**Tasks for this exercise:**
**A.** Answer these from the slow PMI_Init thread:
(i) What startup time did the 96-task runs have once the suggested settings were exported?
(ii) Which SLURM version was recompiled with the PMI extensions?
(iii) What startup times were seen with mpich-3.1.4 on the same SLURM version and compiler?
**B.** Extend the slow PMI_Init thread past its final line.

**Exercise passage:**
[mvapich-discuss] slow PMI_Init using mvapich2 with slurm

Dominikus Heinzeller climbfuji at ymail.com
Thu Mar 24 14:11:27 EDT 2016


Hi Sourav!

Thanks you so much - with these settings, the runs with 96 tasks do complete (with a startup time of 35s about, but given that most applications run for at least an hour or so, that will be alright for most users who don’t want to change to mpich).

Thanks again,

Dom/

> On 24/03/2016, at 6:40 PM, Sourav Chakraborty <chakraborty.52 at buckeyemail.osu.edu> wrote:
> 
> Hi Dominikus,
> 
> Looks like the system is running of shared memory space with 90+ processes per node. Can you please try exporting the following parameters:
> 
> MV2_SMP_EAGERSIZE=4096 MV2_SMPI_LENGTH_QUEUE=16384 MV2_SMP_NUM_SEND_BUFFER=8
> 
> Thanks,
> Sourav
> 
> 
> On Thu, Mar 24, 2016 at 8:48 AM, Dominikus Heinzeller <climbfuji at ymail.com <mailto:climbfuji at ymail.com>> wrote:
> Ok, I have re-compiled SLURM 15.08.8 with the PMI extensions and then mvapich2-2.2b with --with-pm=slurm --with-pmi=pmi2. The problem remains the same, exactly, srun —mpi-pmi2 -N1 -n90 works with a startup time of about 30s, with 91+ tasks it aborts with the error message:
> 
> srun: Job step aborted: Waiting up to 32 seconds for job step to finish.
> slurmstepd: error: *** STEP 2433.9 ON keal1 CANCELLED AT 2016-03-24T13:46:01 ***
> 
> Using the same SLURM version with the same compiler and mpich-3.1.4, I get startup times of under 1s (using pmi1).
> 
> For the time being, I don’t mind if the startup is slow, I just want to be able to increase the timeout limit so that jobs can scale across the entire node. PMI1 or 2 are both fine.

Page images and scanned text
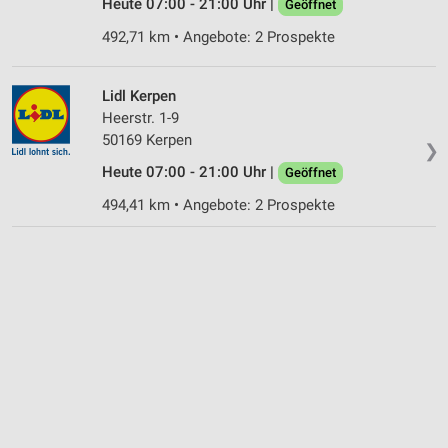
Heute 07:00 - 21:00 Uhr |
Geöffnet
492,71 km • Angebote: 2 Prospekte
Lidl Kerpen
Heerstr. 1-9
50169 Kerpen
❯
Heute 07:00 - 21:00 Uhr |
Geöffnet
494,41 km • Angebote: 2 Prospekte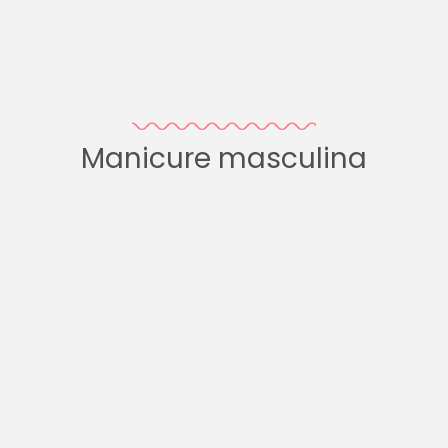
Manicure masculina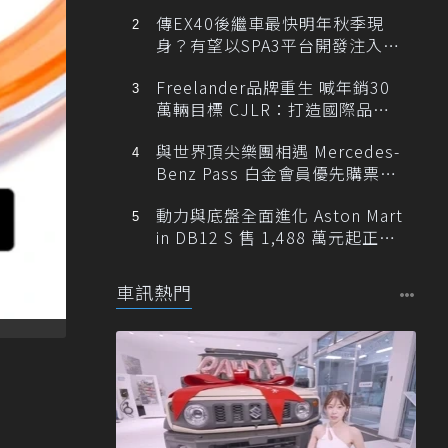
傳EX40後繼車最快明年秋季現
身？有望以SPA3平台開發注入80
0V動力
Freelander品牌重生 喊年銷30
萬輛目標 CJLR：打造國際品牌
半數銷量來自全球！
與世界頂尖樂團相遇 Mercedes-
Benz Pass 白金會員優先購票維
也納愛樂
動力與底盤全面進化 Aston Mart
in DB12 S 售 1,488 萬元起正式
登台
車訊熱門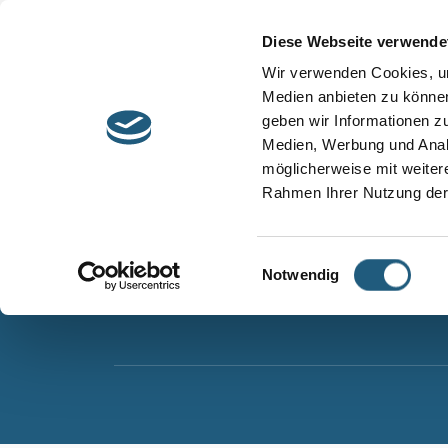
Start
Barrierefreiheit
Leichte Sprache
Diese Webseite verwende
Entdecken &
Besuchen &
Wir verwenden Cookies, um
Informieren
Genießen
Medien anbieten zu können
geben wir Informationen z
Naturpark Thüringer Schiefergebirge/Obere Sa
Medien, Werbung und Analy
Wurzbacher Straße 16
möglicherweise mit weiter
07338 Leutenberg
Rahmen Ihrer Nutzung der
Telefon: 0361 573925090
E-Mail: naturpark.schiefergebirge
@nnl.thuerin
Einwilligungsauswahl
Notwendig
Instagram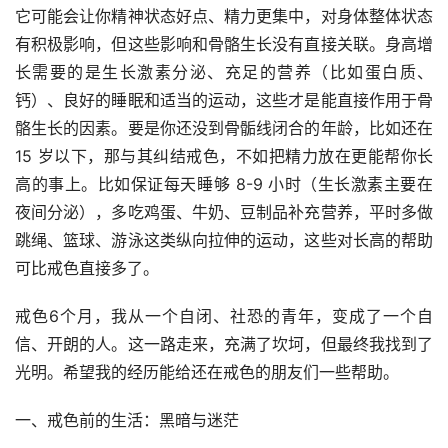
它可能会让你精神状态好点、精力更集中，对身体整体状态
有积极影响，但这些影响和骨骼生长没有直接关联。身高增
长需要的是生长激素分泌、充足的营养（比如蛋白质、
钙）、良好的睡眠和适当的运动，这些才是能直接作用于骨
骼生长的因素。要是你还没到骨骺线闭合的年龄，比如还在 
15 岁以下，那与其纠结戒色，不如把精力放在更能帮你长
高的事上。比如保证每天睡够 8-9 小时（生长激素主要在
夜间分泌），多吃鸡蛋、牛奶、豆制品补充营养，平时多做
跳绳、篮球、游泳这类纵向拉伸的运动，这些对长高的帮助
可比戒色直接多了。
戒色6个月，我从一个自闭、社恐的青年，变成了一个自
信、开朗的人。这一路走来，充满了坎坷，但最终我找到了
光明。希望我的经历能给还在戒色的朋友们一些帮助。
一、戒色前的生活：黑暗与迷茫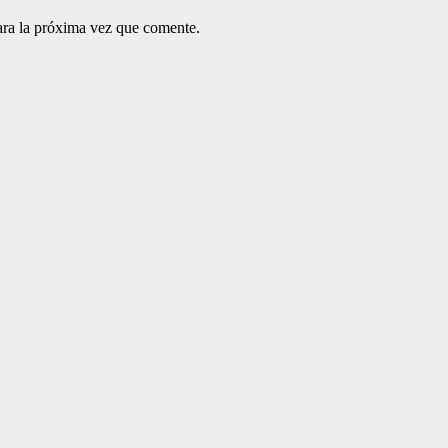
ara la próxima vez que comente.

* * *

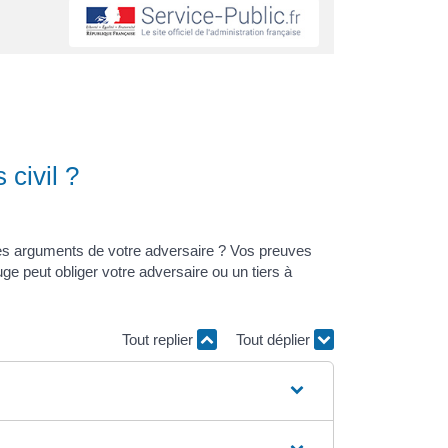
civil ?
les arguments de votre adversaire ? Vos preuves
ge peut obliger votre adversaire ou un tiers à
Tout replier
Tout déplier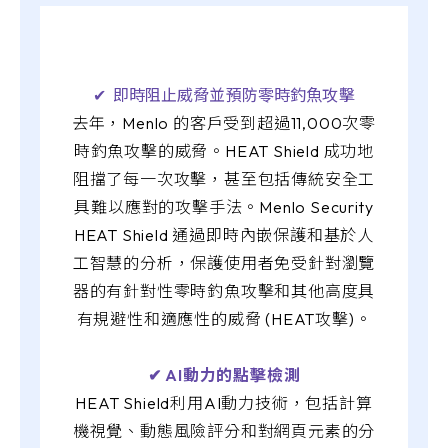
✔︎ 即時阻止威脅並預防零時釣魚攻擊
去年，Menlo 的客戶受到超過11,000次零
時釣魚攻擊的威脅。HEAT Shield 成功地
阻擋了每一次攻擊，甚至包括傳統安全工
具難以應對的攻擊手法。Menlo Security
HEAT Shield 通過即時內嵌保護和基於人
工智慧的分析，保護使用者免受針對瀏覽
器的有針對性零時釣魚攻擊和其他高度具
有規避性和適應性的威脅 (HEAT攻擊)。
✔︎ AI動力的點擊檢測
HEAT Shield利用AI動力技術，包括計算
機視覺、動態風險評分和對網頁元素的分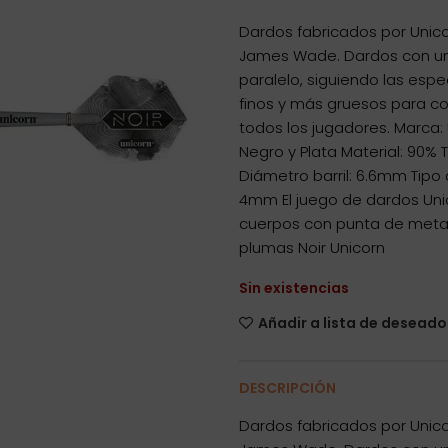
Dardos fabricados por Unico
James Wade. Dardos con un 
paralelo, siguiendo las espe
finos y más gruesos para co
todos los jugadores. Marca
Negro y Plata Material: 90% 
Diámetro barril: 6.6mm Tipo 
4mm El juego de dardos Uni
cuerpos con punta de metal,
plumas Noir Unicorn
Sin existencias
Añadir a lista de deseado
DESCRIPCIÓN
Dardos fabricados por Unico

**Responses per task:**
**A.**
(i) About 35s.
(ii) SLURM 15.08.8.
(iii) Under 1s, using pmi1.

**B.**
> 
> Cheers, and thanks very much,
> 
> Dom
> 
>> On 24/03/2016, at 8:36 AM, Dominikus Heinzeller <climbfuji at ymail.com <mailto:climbfuji at ymail.com>> wrote:
>> 
>> Hi Sourav,
>> 
>> thanks for your feedback! I have tried option one with --with-pm=slurm --with-pmi=pmi2 and had exactly the same problems. Timeout with 91+ tasks on a single node, very slow startup with 90 tasks or less. I am now trying to recompile with --with-pm=slurm --with-pmi=pmi1 but I doubt there will be a difference.
>> 
>> Option 2 takes a little more work. One of my colleagues also mentioned that the error message talks about SHMEM - maybe something is going on there.
>> 
>> Interestingly, none of those problems occur with mpich-3.1.4.
>> 
>>> On 23/03/2016, at 11:03 PM, Sourav Chakraborty <chakraborty.52 at buckeyemail.osu.edu <mailto:chakraborty.52 at buckeyemail.osu.edu>> wrote:
>>> 
>>> Hi Dominikus,
>>> 
>>> Thanks for your note.
>>> 
>>> To build MVAPICH2 with SLURM support, you should configure it using --with-pm=slurm --with-pmi=pmi1 or --with-pmi=pmi2. Please note that if you select pmi2, you'd have to use srun --mpi=pmi2 to launch your program. Please refer to http://mvapich.cse.ohio-state.edu/static/media/mvapich/mvapich2-2.2a-userguide.html#x1-100004.3.2 <http://mvapich.cse.ohio-state.edu/static/media/mvapich/mvapich2-2.2a-userguide.html#x1-100004.3.2> for more details.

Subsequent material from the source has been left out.